= The records =

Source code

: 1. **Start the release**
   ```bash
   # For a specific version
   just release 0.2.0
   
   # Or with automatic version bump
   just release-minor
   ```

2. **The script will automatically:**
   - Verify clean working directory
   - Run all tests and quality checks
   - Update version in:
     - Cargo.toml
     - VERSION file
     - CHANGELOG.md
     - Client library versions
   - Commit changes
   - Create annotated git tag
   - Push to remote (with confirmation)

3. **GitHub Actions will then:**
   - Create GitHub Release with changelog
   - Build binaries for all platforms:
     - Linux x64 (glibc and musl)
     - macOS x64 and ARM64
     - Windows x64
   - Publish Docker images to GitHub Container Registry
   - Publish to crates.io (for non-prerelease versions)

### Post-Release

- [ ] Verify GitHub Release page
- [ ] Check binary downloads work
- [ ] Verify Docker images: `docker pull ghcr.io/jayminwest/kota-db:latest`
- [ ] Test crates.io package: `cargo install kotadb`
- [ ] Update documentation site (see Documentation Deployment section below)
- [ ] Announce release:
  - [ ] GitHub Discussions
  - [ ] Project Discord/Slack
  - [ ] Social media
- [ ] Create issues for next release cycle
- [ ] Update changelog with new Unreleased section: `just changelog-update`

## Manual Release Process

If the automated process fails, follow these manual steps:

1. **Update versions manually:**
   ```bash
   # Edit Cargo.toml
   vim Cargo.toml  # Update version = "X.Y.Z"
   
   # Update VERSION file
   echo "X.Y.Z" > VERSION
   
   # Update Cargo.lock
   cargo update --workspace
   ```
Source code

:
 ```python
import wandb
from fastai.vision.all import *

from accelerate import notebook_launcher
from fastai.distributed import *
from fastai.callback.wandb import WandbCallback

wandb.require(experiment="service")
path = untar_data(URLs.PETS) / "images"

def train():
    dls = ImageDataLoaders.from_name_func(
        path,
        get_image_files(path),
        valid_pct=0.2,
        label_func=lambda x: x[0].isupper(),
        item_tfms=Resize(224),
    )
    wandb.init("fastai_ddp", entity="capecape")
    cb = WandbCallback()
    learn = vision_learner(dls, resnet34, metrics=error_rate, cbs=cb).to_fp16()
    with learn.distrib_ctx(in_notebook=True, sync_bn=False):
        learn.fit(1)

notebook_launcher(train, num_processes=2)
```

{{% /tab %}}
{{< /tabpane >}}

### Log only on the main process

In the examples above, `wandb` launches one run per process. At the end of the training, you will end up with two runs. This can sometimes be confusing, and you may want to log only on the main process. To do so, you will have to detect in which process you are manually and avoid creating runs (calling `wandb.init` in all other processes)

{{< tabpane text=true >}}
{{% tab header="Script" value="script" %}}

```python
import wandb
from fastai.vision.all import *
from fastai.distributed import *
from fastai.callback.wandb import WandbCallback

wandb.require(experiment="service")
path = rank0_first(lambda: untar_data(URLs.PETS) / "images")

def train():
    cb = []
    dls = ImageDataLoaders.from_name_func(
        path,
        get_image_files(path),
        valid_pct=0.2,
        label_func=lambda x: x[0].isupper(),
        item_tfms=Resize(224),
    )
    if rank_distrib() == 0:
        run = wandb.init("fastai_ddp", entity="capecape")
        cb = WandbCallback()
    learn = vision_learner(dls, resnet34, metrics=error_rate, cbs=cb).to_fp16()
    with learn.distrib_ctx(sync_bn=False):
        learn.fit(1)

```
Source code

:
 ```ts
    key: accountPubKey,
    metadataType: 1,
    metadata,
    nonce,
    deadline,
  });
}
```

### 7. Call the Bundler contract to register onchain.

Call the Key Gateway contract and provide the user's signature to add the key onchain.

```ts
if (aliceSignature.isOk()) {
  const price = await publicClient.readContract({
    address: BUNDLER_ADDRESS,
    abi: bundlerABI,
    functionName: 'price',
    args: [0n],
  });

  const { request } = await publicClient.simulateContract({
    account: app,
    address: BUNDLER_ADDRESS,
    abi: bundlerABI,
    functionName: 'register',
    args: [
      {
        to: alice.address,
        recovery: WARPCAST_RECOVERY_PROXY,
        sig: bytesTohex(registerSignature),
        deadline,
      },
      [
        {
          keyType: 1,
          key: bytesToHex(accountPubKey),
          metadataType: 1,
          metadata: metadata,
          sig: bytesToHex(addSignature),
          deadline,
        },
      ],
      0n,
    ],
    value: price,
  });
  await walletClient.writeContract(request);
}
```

= Assignment =
Could you copy exactly the lines from the first line of the records above through the line containing "- [ ] Social media", both included, and nothing else?

= Result below =
Source code

: 1. **Start the release**
   ```bash
   # For a specific version
   just release 0.2.0
   
   # Or with automatic version bump
   just release-minor
   ```

2. **The script will automatically:**
   - Verify clean working directory
   - Run all tests and quality checks
   - Update version in:
     - Cargo.toml
     - VERSION file
     - CHANGELOG.md
     - Client library versions
   - Commit changes
   - Create annotated git tag
   - Push to remote (with confirmation)

3. **GitHub Actions will then:**
   - Create GitHub Release with changelog
   - Build binaries for all platforms:
     - Linux x64 (glibc and musl)
     - macOS x64 and ARM64
     - Windows x64
   - Publish Docker images to GitHub Container Registry
   - Publish to crates.io (for non-prerelease versions)

### Post-Release

- [ ] Verify GitHub Release page
- [ ] Check binary downloads work
- [ ] Verify Docker images: `docker pull ghcr.io/jayminwest/kota-db:latest`
- [ ] Test crates.io package: `cargo install kotadb`
- [ ] Update documentation site (see Documentation Deployment section below)
- [ ] Announce release:
  - [ ] GitHub Discussions
  - [ ] Project Discord/Slack
  - [ ] Social media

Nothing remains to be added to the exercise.